32 Meals with guests in our home (and so many more on our list that we didn't get to!)

21 Meals in other people's homes
And that doesn't include the 8 weeks we spent on the road and the dozens of meals we received then.

10 Churches visited

Gil attended two men's retreats; I attended two women's retreats.  I attended a regular Mom's Bible study; Gil went to prayer groups.  We all had doctor and dentist appointments.  We led the college group at Faith Community, including taking them on a retreat.  We attended Family camp, I took a trip to Washington, and Gil was the speaker at a youth retreat.


We met with multiple missions committees; we met one-on-one with people interested in missions; we attended many church events at various churches.  I wrote dozens of thank-you notes.  We regularly attended our own Life Group and took them through When Helping Hurts.

We put together newsletters and reorganized our mailing lists.  Gil prepared sermons, prepared our presentations, and prepared youth and college talks.  He audited three classes at The Master's College and read and studied literally dozens of books to prepare him for our next season.

We put 30,000 miles on our van.

Our kids did soccer, gymnastics, basketball, Awana, ballet, art, and piano (not all of them at all the same time.)


Many, many, many weeks, we had something happening every single night of the week.  In fact, it was so much the norm for our family that if we had an evening at home that was just us, the kids thought it was weird and would repeatedly ask who was coming over.

Oh yeah, and homeschooling.  That little thing.  It's probably a miracle that Josiah learned to read in all this.  (But let me tell you....I'm glad we homeschooled.  There's no way we could have traveled so much and kept the kids up till 10 on a regular basis with traditional school.)

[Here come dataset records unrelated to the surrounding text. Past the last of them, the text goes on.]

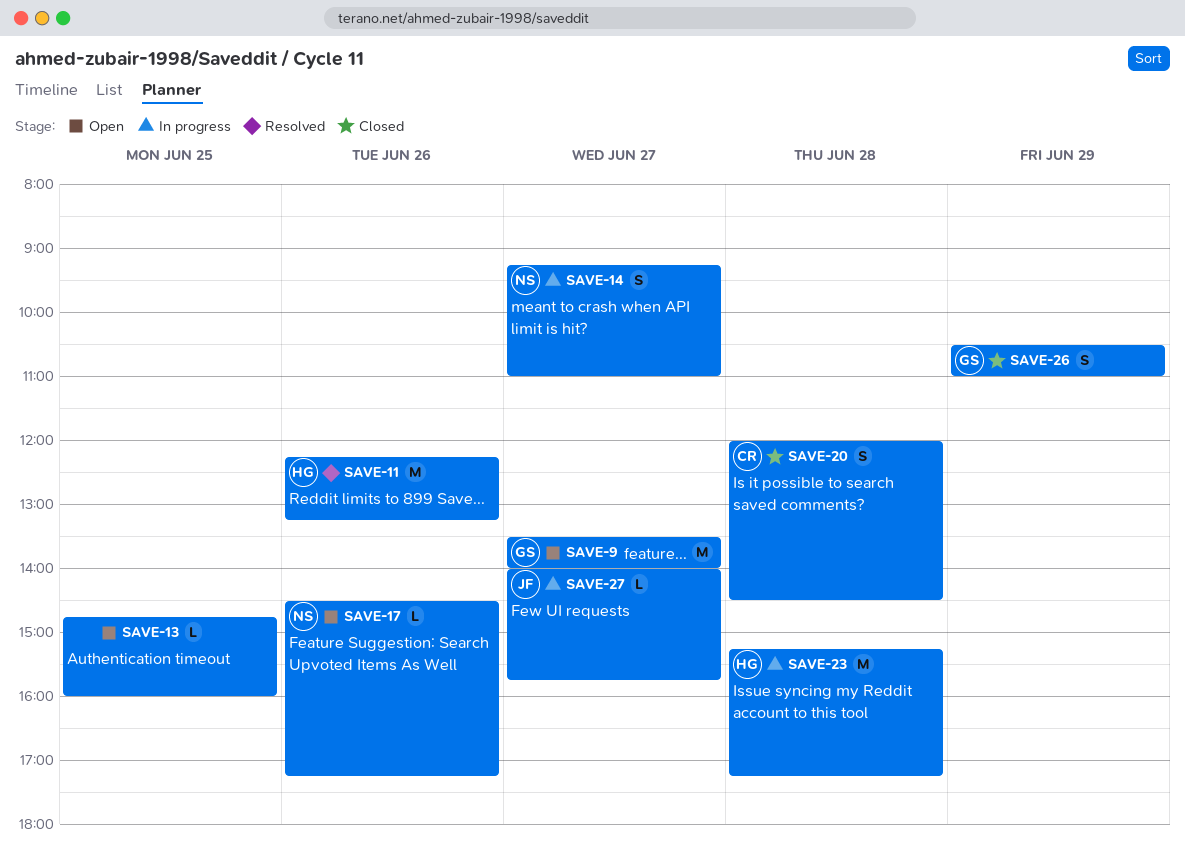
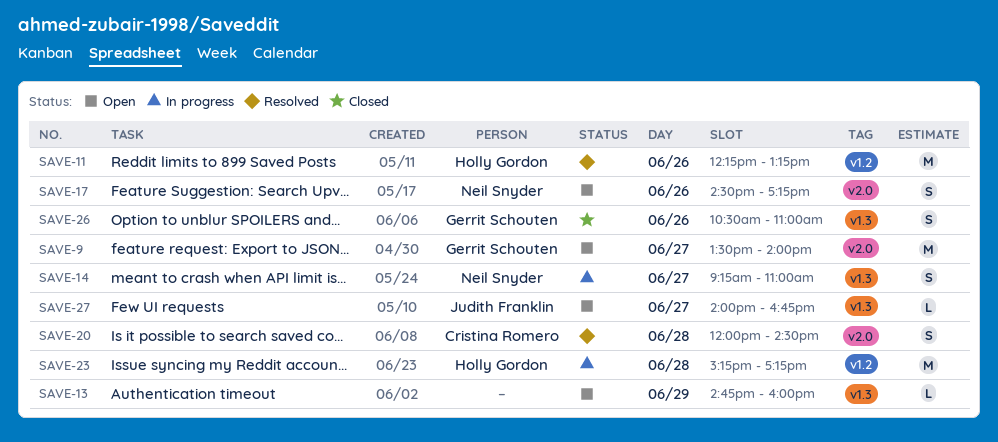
SAVE-13, day: Jun 25 -> Jun 29
SAVE-17, estimate: L -> S
SAVE-20, status: Closed -> Resolved
SAVE-26, day: Jun 29 -> Jun 26
SAVE-27, status: In progress -> Open
SAVE-27, ends: 15:45 -> 16:45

Two weeks from today, we move out of our apartment.  In five weeks, we leave the country.  We're on the home stretch.  It's been incredible and amazing and life-changing for all of us.....
But we'll be glad to get home.

Saturday, June 7, 2014

Good Thing They're Worth It



How many times can you adopt a child?

Apparently, quite a few.

Adoption #1 was in Tanzania.  We worked for a year each on those ones, with multiple court hearings for each child that required two-hour long trips into town, usually to find that the judge had not actually shown up that day.

Adoption #2 wasn't technically an adoption, but the process to get our kids their U.S. citizenship required even more paperwork and waiting and money than Adoption #1.

Recently we found out that even though our kids have their U.S. citizenship and their U.S. passports, that if we wanted them to have U.S. birth certificates, that we would have to adopt them again, this time in the United States.

So....we adopted them....again.  Hence, the picture above is from Adoption #3, which just happened last week.

Sometimes adoption feels like you just want to open up your bank account, your important family documents, and every last detail about your lives, and say to whoever is asking, "Go ahead, just take what you want.  Please just leave me some dignity in the end."

And then, in the middle of the night, your little boy whispers, "I love you, Mommy."

And you know you would do it as many times as it takes.